The output of this action typically returns a URI pointing to the generated audio file. This allows you to access and play the synthesized speech directly.

Example Output:

"https://assets.cognitiveactions.com/invocations/0ca91503-5e6a-43ab-8c89-90f226a3fd30/962e9c8b-0e74-4fa9-8483-075ad15ee35c.wav"

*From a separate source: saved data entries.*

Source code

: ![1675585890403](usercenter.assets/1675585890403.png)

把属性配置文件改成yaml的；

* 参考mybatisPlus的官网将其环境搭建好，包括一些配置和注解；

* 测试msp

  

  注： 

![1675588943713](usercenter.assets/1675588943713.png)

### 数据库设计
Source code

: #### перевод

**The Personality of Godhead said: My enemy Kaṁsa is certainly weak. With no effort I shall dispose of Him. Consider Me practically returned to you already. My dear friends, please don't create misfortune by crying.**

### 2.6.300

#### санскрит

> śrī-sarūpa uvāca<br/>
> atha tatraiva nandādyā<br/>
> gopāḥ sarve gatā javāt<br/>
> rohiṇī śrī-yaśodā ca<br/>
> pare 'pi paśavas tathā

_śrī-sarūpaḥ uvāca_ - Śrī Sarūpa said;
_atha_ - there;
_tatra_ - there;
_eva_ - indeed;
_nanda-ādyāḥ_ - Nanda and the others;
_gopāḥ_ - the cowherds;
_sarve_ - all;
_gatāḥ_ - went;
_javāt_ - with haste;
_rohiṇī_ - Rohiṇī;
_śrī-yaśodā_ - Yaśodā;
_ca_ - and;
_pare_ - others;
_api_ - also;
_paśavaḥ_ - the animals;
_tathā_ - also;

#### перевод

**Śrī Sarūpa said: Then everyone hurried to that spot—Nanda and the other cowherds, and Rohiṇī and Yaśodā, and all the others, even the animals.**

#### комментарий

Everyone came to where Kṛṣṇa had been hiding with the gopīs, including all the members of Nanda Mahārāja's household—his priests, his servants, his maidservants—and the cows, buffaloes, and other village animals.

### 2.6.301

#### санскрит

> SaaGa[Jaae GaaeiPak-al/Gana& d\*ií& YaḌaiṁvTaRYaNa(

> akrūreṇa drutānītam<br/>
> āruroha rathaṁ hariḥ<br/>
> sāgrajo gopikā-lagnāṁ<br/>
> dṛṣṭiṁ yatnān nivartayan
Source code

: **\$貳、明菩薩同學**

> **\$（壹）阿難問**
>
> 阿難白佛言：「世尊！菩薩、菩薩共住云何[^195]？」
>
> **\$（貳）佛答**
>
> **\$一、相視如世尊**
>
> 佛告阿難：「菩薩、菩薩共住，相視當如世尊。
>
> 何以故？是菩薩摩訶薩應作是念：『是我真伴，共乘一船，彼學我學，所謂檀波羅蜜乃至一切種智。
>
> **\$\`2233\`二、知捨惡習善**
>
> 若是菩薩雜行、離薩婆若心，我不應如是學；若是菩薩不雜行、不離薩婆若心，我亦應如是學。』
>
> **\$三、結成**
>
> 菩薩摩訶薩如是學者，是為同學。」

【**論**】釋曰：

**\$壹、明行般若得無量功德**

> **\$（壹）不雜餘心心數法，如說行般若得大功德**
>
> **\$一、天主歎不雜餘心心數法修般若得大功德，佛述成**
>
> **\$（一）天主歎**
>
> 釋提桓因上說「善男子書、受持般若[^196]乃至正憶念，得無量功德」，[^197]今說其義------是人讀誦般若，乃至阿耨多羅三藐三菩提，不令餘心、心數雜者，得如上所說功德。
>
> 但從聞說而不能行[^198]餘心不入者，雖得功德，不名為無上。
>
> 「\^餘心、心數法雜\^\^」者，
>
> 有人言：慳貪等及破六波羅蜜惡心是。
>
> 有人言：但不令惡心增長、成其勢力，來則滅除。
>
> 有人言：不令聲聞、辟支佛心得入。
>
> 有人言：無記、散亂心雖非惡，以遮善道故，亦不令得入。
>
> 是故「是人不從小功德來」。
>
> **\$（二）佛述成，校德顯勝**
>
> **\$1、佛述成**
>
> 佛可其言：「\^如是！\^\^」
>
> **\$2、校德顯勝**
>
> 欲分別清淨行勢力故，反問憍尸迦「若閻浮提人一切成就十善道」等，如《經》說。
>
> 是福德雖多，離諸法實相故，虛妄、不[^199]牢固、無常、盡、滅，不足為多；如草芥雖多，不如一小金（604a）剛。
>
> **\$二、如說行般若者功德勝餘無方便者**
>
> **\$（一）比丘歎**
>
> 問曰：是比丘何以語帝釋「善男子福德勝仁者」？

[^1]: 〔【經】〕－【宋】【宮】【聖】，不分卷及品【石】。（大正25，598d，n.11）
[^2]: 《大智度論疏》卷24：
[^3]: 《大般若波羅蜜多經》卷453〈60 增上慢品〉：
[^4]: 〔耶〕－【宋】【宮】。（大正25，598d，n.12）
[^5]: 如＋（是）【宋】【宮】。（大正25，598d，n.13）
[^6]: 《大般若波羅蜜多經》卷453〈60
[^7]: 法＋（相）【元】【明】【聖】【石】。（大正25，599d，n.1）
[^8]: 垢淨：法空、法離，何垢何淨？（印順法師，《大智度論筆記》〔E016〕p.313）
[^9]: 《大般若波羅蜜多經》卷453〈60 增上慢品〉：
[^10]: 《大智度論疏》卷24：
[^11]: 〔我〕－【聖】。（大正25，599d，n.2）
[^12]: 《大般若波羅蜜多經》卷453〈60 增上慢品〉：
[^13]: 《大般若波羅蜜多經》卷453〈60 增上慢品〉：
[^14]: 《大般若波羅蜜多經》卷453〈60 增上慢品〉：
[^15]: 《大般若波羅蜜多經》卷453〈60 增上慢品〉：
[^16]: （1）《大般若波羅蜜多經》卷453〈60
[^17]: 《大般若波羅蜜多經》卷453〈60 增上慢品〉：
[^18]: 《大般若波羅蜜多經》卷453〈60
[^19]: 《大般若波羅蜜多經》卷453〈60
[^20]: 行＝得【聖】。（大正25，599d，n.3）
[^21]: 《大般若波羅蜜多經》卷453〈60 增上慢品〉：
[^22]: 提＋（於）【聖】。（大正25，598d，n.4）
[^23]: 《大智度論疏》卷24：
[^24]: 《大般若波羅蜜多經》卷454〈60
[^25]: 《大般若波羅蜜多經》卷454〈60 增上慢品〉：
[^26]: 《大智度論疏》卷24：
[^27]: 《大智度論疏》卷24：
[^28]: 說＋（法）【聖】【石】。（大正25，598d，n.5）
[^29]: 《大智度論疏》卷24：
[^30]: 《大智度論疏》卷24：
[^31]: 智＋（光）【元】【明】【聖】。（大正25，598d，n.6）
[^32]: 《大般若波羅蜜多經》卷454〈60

Conceptual Usage Example (Python)

Here’s how you might call the Generate Speech action using Python:

import requests
import json

# Replace with your Cognitive Actions API key and endpoint
COGNITIVE_ACTIONS_API_KEY = "YOUR_COGNITIVE_ACTIONS_API_KEY"
COGNITIVE_ACTIONS_EXECUTE_URL = "https://api.cognitiveactions.com/actions/execute"  # Hypothetical endpoint

action_id = "e9a3dc39-e1be-4b71-addc-25e7c83cab11"  # Action ID for Generate Speech with Fish Speech

# Construct the input payload based on the action's requirements
payload = {
    "text": "我的猫猫就是全世界最好的猫",
    "useCompile": True
}

headers = {
    "Authorization": f"Bearer {COGNITIVE_ACTIONS_API_KEY}",
    "Content-Type": "application/json"
}

try:
    response = requests.post(
        COGNITIVE_ACTIONS_EXECUTE_URL,
        headers=headers,
        json={"action_id": action_id, "inputs": payload}  # Hypothetical structure
    )
    response.raise_for_status()  # Raise an exception for bad status codes (4xx or 5xx)

    result = response.json()
    print("Action executed successfully:")
    print(json.dumps(result, indent=2))

except requests.exceptions.RequestException as e:
    print(f"Error executing action {action_id}: {e}")
    if e.response is not None:
        print(f"Response status: {e.response.status_code}")
        try:
            print(f"Response body: {e.response.json()}")
        except json.JSONDecodeError:
            print(f"Response body: {e.response.text}")

In the code above, you will need to replace YOUR_COGNITIVE_ACTIONS_API_KEY with your actual API key. The action ID is set to the value corresponding to the Generate Speech action, and the input payload is structured according to the required schema. The endpoint URL and request structure are illustrative, serving as a guide for your implementation.

Conclusion

The Fish Speech Cognitive Actions provide a robust solution for developers looking to integrate high-quality text-to-speech capabilities into their applications. With the ability to handle bilingual text and produce natural-sounding speech without phoneme constraints, you can create engaging and accessible user experiences. To explore further, consider experimenting with other features of the Fish Speech model or integrating additional functionalities into your projects. Happy coding!